Problems to solve =>
a: According to the review of the film adaptation of The Golden Compass, how much did the film earn on its opening?
b: In the records, copy the lines starting at the one containing "scientific name: Elymus repens" and ending at the one containing "elevation (m): 1293", including both of those lines.

Selected text =>
begin

If you’ve never read/heard of Phillip Pullman’s His Dark Materials trilogy, here’s the Cliff’s notes version: They’re a series of young-adult (yeah, sure) sci-fi/fantasy novels about a girl who finds out that the church in her universe has been severing children from their souls (it’s complicated) and ends up leading a multi-parallel-universe army in a gigantic war on God. There’s also talking bears and witches and lots of horrific violence. It’s really hard for me to get too hyperbolic about how important these books were to my adolescence; if I’m being completely honest, I’d say a very small, very dreamy, but very earnest part of teenage-me decided to go to film school so that I could perhaps have a shot at adapting them someday. In many ways both Hollywood’s and my desire to see a big-screen adaptation is understandable: Pullman’s prose is naturally cinematic; he paints his settings and characters in a rhythm that closely mirrors film editing. There are big action set pieces and vaguely steampunky gadgets (including the titular truth-telling compass) begging for visual rendering.
But there are about five times as many reasons that adapting HDM is pretty much asking for trouble, not the least among them that aforementioned WAR ON GOD, that made all those parent groups that had been trying to take Harry Potter out of school libraries realize they had a much bigger, not to mention vocally atheist, fish to fry. And then there was the whole matter of how to make the Quantum-Theory-lite that Pullman built his world(s) around make meaningful sense for a megaplex crowd. And why does everyone have animals on their shoulders? And so on and so forth. As tempting as it is, you can’t even blame writer/director Chris Weitz (who’d go on to helm the Twilight sequels, probably to his relief) so much as you can blame the New Line execs who green-lit what they thought was a fun family adventure about a girl and her shape-shifting animal sidekick.
Look, the film’s not a complete disaster. But for everything Weitz got right (Sam Elliot as a Texan hot air balloon pilot! Holy shit, that bear fight!), there are 20 things that made crushed geeks like me plant our palms firmly on their faces for its two-hour run time. The Golden Compass‘s dark, wild weirdness was sanded down to a generic nub; it opened to a sad $26 million and went on to earn back about one-third of its $180 million budget. Needless to say, I stopped holding my breath for The Subtle Knife and The Amber Spyglass about four years ago.

end

Excerpted data =>
begin

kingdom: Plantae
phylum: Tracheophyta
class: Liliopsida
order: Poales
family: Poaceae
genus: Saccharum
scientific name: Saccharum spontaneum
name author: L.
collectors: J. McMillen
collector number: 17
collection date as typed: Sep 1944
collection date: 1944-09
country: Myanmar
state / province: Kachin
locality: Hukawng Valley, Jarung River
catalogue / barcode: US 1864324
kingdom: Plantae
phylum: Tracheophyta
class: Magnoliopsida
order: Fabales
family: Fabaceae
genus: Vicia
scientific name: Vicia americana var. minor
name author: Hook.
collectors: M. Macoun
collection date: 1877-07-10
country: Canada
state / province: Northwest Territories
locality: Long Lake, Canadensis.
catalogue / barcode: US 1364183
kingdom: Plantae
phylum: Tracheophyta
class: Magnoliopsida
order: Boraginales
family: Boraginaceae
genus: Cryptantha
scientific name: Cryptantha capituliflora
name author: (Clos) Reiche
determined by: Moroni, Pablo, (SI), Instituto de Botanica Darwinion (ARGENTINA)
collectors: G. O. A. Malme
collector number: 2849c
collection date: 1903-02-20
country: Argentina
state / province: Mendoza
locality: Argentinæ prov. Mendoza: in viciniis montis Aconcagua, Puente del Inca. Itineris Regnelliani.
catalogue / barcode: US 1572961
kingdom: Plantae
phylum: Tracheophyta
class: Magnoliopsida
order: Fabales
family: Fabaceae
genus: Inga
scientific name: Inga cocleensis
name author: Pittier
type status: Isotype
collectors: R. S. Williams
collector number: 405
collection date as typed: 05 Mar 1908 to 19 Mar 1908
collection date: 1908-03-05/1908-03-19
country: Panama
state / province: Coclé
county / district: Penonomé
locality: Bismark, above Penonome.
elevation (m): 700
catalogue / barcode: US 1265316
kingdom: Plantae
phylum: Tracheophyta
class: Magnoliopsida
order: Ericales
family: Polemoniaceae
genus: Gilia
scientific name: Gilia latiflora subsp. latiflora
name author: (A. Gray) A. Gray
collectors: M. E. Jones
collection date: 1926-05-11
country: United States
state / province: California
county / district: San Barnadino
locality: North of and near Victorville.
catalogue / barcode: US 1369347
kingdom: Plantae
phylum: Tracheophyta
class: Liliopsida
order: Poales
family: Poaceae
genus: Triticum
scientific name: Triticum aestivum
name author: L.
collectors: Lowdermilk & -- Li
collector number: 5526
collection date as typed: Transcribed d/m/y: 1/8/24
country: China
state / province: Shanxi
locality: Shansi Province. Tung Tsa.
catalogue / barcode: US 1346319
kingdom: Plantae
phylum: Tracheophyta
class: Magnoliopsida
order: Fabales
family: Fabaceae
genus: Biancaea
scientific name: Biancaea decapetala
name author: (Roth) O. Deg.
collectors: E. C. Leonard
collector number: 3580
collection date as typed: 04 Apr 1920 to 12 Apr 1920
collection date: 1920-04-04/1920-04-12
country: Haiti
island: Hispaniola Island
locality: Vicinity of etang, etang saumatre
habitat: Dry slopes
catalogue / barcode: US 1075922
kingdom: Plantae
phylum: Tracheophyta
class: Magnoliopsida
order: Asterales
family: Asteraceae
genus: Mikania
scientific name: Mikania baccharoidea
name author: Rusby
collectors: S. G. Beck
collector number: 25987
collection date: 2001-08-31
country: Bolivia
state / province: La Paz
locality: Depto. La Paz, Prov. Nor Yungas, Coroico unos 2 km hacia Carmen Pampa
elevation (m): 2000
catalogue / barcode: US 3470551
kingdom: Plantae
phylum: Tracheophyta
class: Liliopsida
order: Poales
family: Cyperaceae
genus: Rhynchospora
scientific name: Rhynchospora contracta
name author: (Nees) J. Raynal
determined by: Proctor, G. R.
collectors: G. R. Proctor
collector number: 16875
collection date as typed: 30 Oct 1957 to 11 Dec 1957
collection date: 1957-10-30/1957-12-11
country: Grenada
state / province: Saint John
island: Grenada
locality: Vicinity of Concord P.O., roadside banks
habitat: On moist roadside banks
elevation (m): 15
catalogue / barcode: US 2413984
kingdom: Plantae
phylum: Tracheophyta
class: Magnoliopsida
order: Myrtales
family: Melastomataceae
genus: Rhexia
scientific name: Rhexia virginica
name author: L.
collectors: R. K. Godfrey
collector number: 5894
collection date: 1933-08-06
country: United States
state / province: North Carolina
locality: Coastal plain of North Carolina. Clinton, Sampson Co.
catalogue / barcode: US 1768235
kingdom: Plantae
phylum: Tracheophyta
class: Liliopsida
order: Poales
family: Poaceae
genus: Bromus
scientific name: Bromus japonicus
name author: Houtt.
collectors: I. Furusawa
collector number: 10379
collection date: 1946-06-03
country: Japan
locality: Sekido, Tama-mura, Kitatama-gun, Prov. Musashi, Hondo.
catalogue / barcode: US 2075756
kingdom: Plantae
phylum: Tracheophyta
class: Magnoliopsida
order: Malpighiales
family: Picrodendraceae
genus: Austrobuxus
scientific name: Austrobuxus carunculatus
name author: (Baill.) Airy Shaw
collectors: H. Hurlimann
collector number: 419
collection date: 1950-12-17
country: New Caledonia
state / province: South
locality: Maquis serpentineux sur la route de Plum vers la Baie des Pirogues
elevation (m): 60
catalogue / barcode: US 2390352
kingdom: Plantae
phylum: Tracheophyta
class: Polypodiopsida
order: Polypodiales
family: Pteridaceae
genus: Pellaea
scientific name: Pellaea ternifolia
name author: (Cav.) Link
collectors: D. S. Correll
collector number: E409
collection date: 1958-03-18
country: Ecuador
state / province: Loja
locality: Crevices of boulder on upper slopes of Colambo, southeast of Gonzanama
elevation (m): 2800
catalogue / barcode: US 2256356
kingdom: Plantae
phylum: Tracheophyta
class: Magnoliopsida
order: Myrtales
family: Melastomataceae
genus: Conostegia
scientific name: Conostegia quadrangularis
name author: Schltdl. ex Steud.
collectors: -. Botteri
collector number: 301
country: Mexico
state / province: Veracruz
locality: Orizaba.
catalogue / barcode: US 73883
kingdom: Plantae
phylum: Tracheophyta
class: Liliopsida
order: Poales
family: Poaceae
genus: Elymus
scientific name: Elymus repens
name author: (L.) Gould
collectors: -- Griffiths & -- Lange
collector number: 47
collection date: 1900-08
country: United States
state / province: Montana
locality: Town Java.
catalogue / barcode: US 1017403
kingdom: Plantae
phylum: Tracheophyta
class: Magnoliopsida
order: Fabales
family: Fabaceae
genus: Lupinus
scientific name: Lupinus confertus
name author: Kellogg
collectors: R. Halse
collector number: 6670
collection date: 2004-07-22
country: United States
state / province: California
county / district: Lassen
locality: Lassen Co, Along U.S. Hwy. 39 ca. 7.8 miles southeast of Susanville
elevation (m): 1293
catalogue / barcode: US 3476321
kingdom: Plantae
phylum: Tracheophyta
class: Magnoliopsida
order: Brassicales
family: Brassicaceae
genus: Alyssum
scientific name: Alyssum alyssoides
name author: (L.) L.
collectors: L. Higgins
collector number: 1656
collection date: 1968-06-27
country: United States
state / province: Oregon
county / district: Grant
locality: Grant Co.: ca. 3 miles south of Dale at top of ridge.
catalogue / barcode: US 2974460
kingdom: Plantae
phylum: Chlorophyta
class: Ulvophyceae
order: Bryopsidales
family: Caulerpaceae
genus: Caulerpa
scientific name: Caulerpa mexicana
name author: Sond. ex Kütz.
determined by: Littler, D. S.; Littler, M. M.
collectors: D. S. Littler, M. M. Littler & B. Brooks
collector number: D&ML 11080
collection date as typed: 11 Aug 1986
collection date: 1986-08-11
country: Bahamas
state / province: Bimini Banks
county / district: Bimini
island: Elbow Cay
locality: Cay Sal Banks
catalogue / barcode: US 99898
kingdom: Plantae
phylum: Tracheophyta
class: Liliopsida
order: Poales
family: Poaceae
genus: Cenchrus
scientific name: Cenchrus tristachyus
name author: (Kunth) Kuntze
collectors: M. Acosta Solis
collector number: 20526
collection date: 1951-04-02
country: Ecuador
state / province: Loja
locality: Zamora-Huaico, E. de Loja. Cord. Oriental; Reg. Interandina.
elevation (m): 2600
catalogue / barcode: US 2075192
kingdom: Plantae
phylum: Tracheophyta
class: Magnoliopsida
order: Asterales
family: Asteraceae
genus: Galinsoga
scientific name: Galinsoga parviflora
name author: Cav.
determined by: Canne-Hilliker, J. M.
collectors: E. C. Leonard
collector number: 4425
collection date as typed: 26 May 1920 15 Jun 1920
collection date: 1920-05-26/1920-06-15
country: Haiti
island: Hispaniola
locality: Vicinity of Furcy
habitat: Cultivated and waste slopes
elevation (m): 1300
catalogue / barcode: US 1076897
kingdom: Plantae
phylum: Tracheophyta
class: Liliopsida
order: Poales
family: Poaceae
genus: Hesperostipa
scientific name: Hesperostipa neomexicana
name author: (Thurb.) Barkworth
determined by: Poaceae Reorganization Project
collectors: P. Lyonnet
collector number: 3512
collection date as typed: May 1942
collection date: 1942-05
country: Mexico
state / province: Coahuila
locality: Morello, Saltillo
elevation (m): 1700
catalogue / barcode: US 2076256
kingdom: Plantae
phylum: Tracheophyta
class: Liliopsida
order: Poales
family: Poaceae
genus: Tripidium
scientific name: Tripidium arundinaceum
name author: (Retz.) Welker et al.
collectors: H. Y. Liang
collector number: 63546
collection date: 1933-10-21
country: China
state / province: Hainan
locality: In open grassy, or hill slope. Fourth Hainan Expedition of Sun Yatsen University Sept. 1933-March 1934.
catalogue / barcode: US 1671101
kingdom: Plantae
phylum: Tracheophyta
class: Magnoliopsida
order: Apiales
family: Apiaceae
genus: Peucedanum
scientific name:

end

Solved tasks =>
a: $26 million

b:
scientific name: Elymus repens
name author: (L.) Gould
collectors: -- Griffiths & -- Lange
collector number: 47
collection date: 1900-08
country: United States
state / province: Montana
locality: Town Java.
catalogue / barcode: US 1017403
kingdom: Plantae
phylum: Tracheophyta
class: Magnoliopsida
order: Fabales
family: Fabaceae
genus: Lupinus
scientific name: Lupinus confertus
name author: Kellogg
collectors: R. Halse
collector number: 6670
collection date: 2004-07-22
country: United States
state / province: California
county / district: Lassen
locality: Lassen Co, Along U.S. Hwy. 39 ca. 7.8 miles southeast of Susanville
elevation (m): 1293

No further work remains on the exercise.